Here the standard itself seems to have lost its way in its asset-based approach.
In general, by focusing on assets, the standard sometimes loses sight of the goal of cyber security.
A well-known guiding principle in security is that a device itself can be the most secure in the world, but if it is integrated or used incorrectly, it becomes vulnerable.
In the OWASP (Open Web Application Security Project), "Incorrect configuration in security" is number 5 of the 10 biggest security risks. [1]
Making manufacturers responsible for making devices and software secure is without question the right decision, as not every user will have made cyber security a hobby.
However, cyber security is not always simple, but often complex and multifaceted. An insecure IoT device in a WPA2-encrypted WLAN is more difficult to attack than a more secure IoT device in an open WLAN.
The easier a standard is for manufacturers to understand, the more this standard will be able to contribute to a more secure environment. EN 18031-1 is a solid foundation, but it also has gaps where there is potential for improvement.

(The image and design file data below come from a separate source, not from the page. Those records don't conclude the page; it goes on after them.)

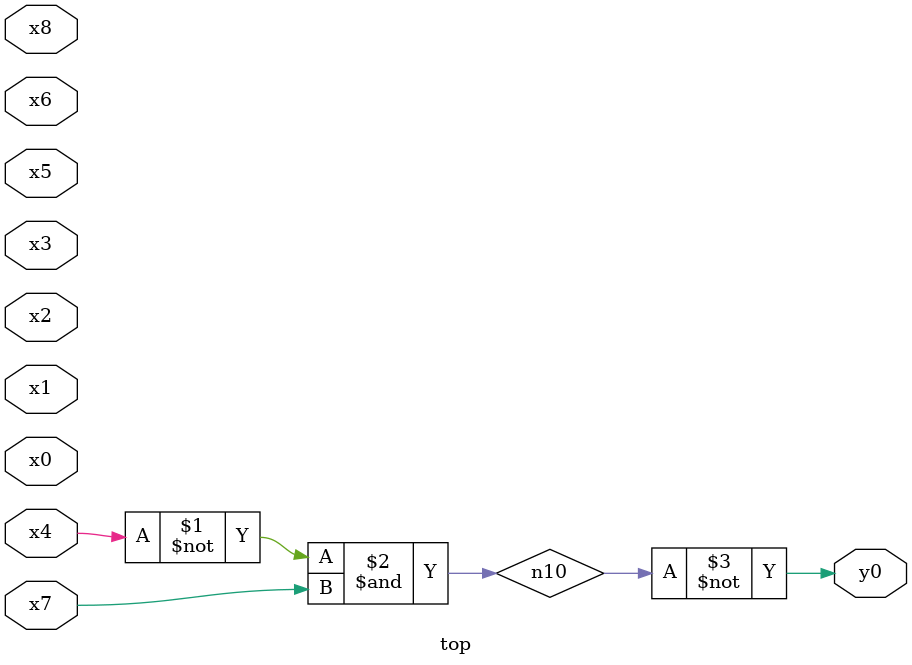
<source format=v>
module top( x0 , x1 , x2 , x3 , x4 , x5 , x6 , x7 , x8 , y0 );
  input x0 , x1 , x2 , x3 , x4 , x5 , x6 , x7 , x8 ;
  output y0 ;
  wire n10 ;
  assign n10 = ~x4 & x7 ;
  assign y0 = ~n10 ;
endmodule

</source>
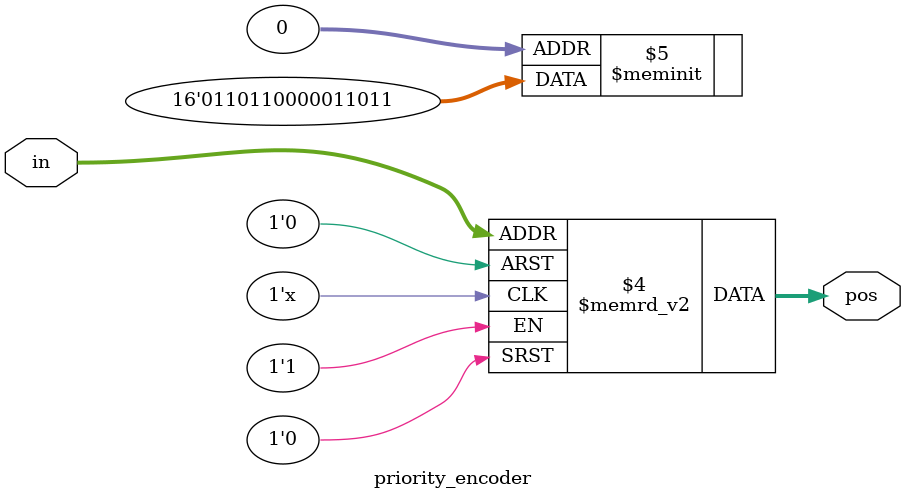
<source format=v>
module priority_encoder( 
input [2:0] in,
output reg [1:0] pos ); 
// When sel=1, assign b to out
always @(in)
	case (in)
		3'b000:	pos = 2'b11;
		3'b001:	pos = 2'b10;
		3'b010:	pos = 2'b01;
		3'b011:	pos = 2'b00;
		3'b100:	pos = 2'b00;
		3'b101:	pos = 2'b11;
		3'b110:	pos = 2'b10;
		3'b111:	pos = 2'b01;
	endcase
endmodule

</source>
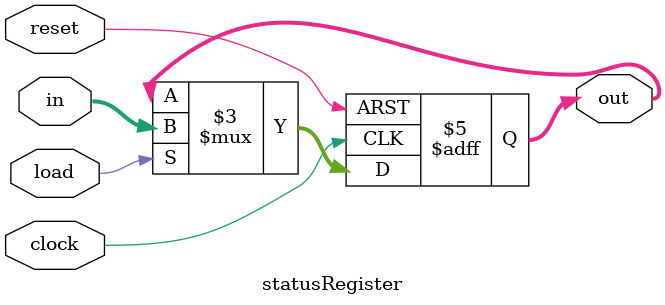
<source format=v>
module datapath(SFR1Out, SFR2Out, SFR3Out, SFR4Out, SFR5Out, SFR6Out, SFR7Out, SFR8Out, SFR9Out, SFR10Out, SFR11Out, SFR12Out, SFRV1O, SFRV2O, reset, clock, controlWord, /*write, AA, BA, DA, K, FS, Bselect, Cin,*/ status, /*loadStatus, ramWrite, pcSelect, PS, loadIR,*/ IRout,/* AS, DS,*/ dataBus, r0, r1, r2, r3, r4, r5, r6, r7, r8, r9, r10, r11, r12, r13, r14, r15, r16, r17, r18, r19, r20, r21, r22, r23, r24, r25, r26, r27, r28, r29, r30, r31);
	input clock;//, Cin, write, Bselect, ramWrite, AS, loadIR, loadStatus, pcSelect;
	//input [4:0] FS, AA, BA, DA;
	//input [1:0] PS, DS;
	//input [63:0] K;
	output reg reset;
	input [95:0] controlWord;
	wire Cin, write, Bselect, ramWrite, AS, loadIR, loadStatus, pcSelect;
	wire [4:0] FS, AA, BA, DA;
	wire [1:0] PS, DS;
	wire [63:0] K;
	
	assign {write, AA, BA, DA, K, FS, Bselect, Cin, loadStatus, ramWrite, pcSelect, PS, loadIR, AS, DS} = controlWord;
	
	output [63:0] r0, r1, r2, r3, r4, r5, r6, r7, r8, r9, r10, r11, r12, r13, r14, r15, r16, r17, r18, r19, r20, r21, r22, r23, r24, r25, r26, r27, r28, r29, r30, r31;
	output [31:0] IRout;
	wire EN_B, EN_ALU, EN_ALU_ADDRESS, EN_PC, EN_PC_ADDRESS, memRead;
	
	output [3:0] status;
	wire [3:0] statusIn;
	wire [63:0] regA, regB, aluB, aluF, pcIn, pcOut, pc4Out;
	wire [31:0] memA;
	output [63:0] dataBus;

	registerfile register (.clock(clock), .write(write), .reset(reset), .wrAddr(DA), .wrData(dataBus), .rdAddrA(AA), .rdDataA(regA), .rdAddrB(BA), .rdDataB(regB), .r0(r0), .r1(r1), .r2(r2), .r3(r3), .r4(r4), .r5(r5), .r6(r6), .r7(r7), .r8(r8), .r9(r9), .r10(r10), .r11(r11), .r12(r12), .r13(r13), .r14(r14), .r15(r15), .r16(r16), .r17(r17), .r18(r18), .r19(r19), .r20(r20), .r21(r21), .r22(r22), .r23(r23), .r24(r24), .r25(r25), .r26(r26), .r27(r27), .r28(r28), .r29(r29), .r30(r30), .r31(r31));
	
	ALU_LEGv8 logicUnit (regA, aluB, Cin, FS, aluF, statusIn);	
	statusRegister statusBits (loadStatus, clock, reset, statusIn, status);
	defparam statusBits.n = 4;
	wire [31:0]romout;
	
	RAM randomAccess (~clock, memA, dataBus, 1'b1, ramWrite, memRead);
	rom programMemory (romout, memA);
	programcounter PC (pcOut, pc4Out, pcIn, PS, clock, reset);
	instruction instructionRegister (loadIR, clock, reset, romout, IRout);
	defparam instructionRegister.n = 32;
	
	decoder_2to1 address (AS, EN_ALU_ADDRESS, EN_PC_ADDRESS);
	decoder_4to1 data (DS, EN_ALU, EN_B, EN_PC, memRead);
	mux_2to1_by64 Bmux (aluB, regB, K, Bselect);
	mux_2to1_by64 PCmux (pcIn, regA, K, pcSelect);
	assign dataBus = EN_B ? regB : 64'bz;
	assign dataBus = EN_ALU ? aluF : 64'bz;
	assign dataBus = EN_PC ? {32'b0, pc4Out[31:0]} : 64'bz;
	assign memA = EN_ALU_ADDRESS ? aluF[31:0] : 32'bz;
	assign memA = EN_PC_ADDRESS ? pcOut[31:0] : 32'bz;
	
	reg state;
	initial begin
		state = 1'b0;
		reset = 1'b1;
	end
	
	always @(posedge clock) begin
		case (state)
			1'b0: begin
				reset = 1'b0;
				state = 1'b1;
			end
			1'b1: reset = 1'b1;
		endcase
	end
	
	
	//SFR Design

wire SFRL1, SFRL2, SFRL3, SFRL4, SFRL5, SFRL6, SFRL7, SFRL8, SFRL9, SFRL10, SFRL11, SFRL12, SFRL13, SFRL14;
output [63:0]SFR1Out, SFR2Out, SFR3Out, SFR4Out, SFR5Out, SFR6Out, SFR7Out, SFR8Out, SFR9Out, SFR10Out, SFR11Out, SFR12Out;

SFRDecoder SFRcode(clock, ramWrite, memA, SFRL1, SFRL2, SFRL3, SFRL4, SFRL5, SFRL6, SFRL7, SFRL8, SFRL9, SFRL10, SFRL11, SFRL12, SFRL13, SFRL14);

	//CHARACTER SFR
SFR SFR1(SFRL1, clock, reset, dataBus, SFR1Out); //register for 'c'

SFR SFR2(SFRL2, clock, reset, dataBus, SFR2Out); //register for 'u'

SFR SFR3(SFRL3, clock, reset, dataBus, SFR3Out); //register for 'r'

SFR SFR4(SFRL4, clock, reset, dataBus, SFR4Out); //register for 's'

SFR SFR5(SFRL5, clock, reset, dataBus, SFR5Out); //register for 'o'

SFR SFR6(SFRL6, clock, reset, dataBus, SFR6Out); //register for ' ' 

SFR SFR7(SFRL7, clock, reset, dataBus, SFR7Out); //register for '|' 

SFR SFR8(SFRL8, clock, reset, dataBus, SFR8Out); //register for 'g' 

SFR SFR9(SFRL9, clock, reset, dataBus, SFR9Out); //register for 'a'

SFR SFR10(SFRL10, clock, reset, dataBus, SFR10Out); //register for 'n'

SFR SFR11(SFRL11, clock, reset, dataBus, SFR11Out); //register for 'd'

SFR SFR12(SFRL12, clock, reset, dataBus, SFR12Out); //register for 'm'


	//NUMBER SF
	
	output [15:0]SFRV1O, SFRV2O; //outputs to CPU to display
	wire  [63:0] SFR13Out, SFR14Out;
	
SFR SFRV1(SFRL13, clock, reset, dataBus, SFR13Out); //links r17 to output onto display

hex_UTF8 V1(SFR13Out, SFRV1O); 

SFR SFRV2(SFRL14, clock, reset, dataBus, SFR14Out); //links r18 to output onto display

hex_UTF8 V2(SFR14Out, SFRV2O); 

endmodule


module mux_2to1_by64(out, inA, inB, select);
	input [63:0] inA, inB;
	input select;
	output reg [63:0] out;
	
	always @(select or inA or inB)
	begin
		case (select)
			1'b0 : out = inA;
			1'b1 : out = inB;
			default : out = 1'bx;
		endcase
	end
endmodule

module decoder_2to1(select, outA, outB);
	input select;
	output reg outA, outB;
	
	always @(select)
	begin
		case (select)
			1'b0 : {outB, outA} = 2'b01;
			1'b1 : {outB, outA} = 2'b10;
		endcase
	end
endmodule

module decoder_4to1(select, outA, outB, outC, outD);
	input [1:0] select;
	output reg outA, outB, outC, outD;
	
	always @(select)
	begin
		case (select)
			2'b00 : {outD, outC, outB, outA} = 4'b0001;
			2'b01 : {outD, outC, outB, outA} = 4'b0010;
			2'b10 : {outD, outC, outB, outA} = 4'b0100;
			2'b11 : {outD, outC, outB, outA} = 4'b1000;
		endcase
	end
endmodule

module instruction(load, clock, reset, in, out);
	parameter n = 64;
	input load, clock, reset;
	input [n-1:0] in;
	output reg [n-1:0] out;

	always @(negedge clock or negedge reset) begin
		if (~reset)
			out <= {n{1'b0}};
		else if (load)
			out <= in;
	end
endmodule

module statusRegister(load, clock, reset, in, out);
	parameter n = 64;
	input load, clock, reset;
	input [n-1:0] in;
	output reg [n-1:0] out;

	always @(negedge clock or negedge reset) begin
		if (~reset)
			out <= {n{1'b0}};
		else if (load)
			out <= in;
	end

		
endmodule






</source>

However, there will be no improvement, as it is already clear that the EN 18031 family of standards will not be continued, but will be replaced by the standards of the Cyber Resilience Act.
These will be based on EN IEC 62443-4-2. [2]
This means that manufacturers have had to implement a newly organized, complicated standard since 1 August 2025 in the knowledge that it will be obsolete when the CRA comes into force in December 2027, even though ETSI 303 645 or EN IEC 62443-4-2 have been available for comparison all this time.
However, every manufacturer should also see this as an opportunity to address the issue of cybersecurity. It will become increasingly present in the future and will not disappear.
If you have any questions about the practical implementation of EN 18031-1 or would like to know what specific impact the upcoming regulations - such as the Cyber Resilience Act - will have on your company, please send us an email or use our contact form. Together we will find the right way through the complex requirements of the cyber security standards.
Author's note
This article has been machine translated into English.
DEFINITIONS AND ABBREVIATIONS
OWASP stands for Open Worldwide Application Security Project and is a non-profit organization dedicated to improving software security. It provides a free global community, free tools, training, documentation and research to help organizations develop and maintain secure applications.
CENELEC is the European Committee for Electrotechnical Standardization. As a non-profit organization, it develops European standards in the field of electrical engineering.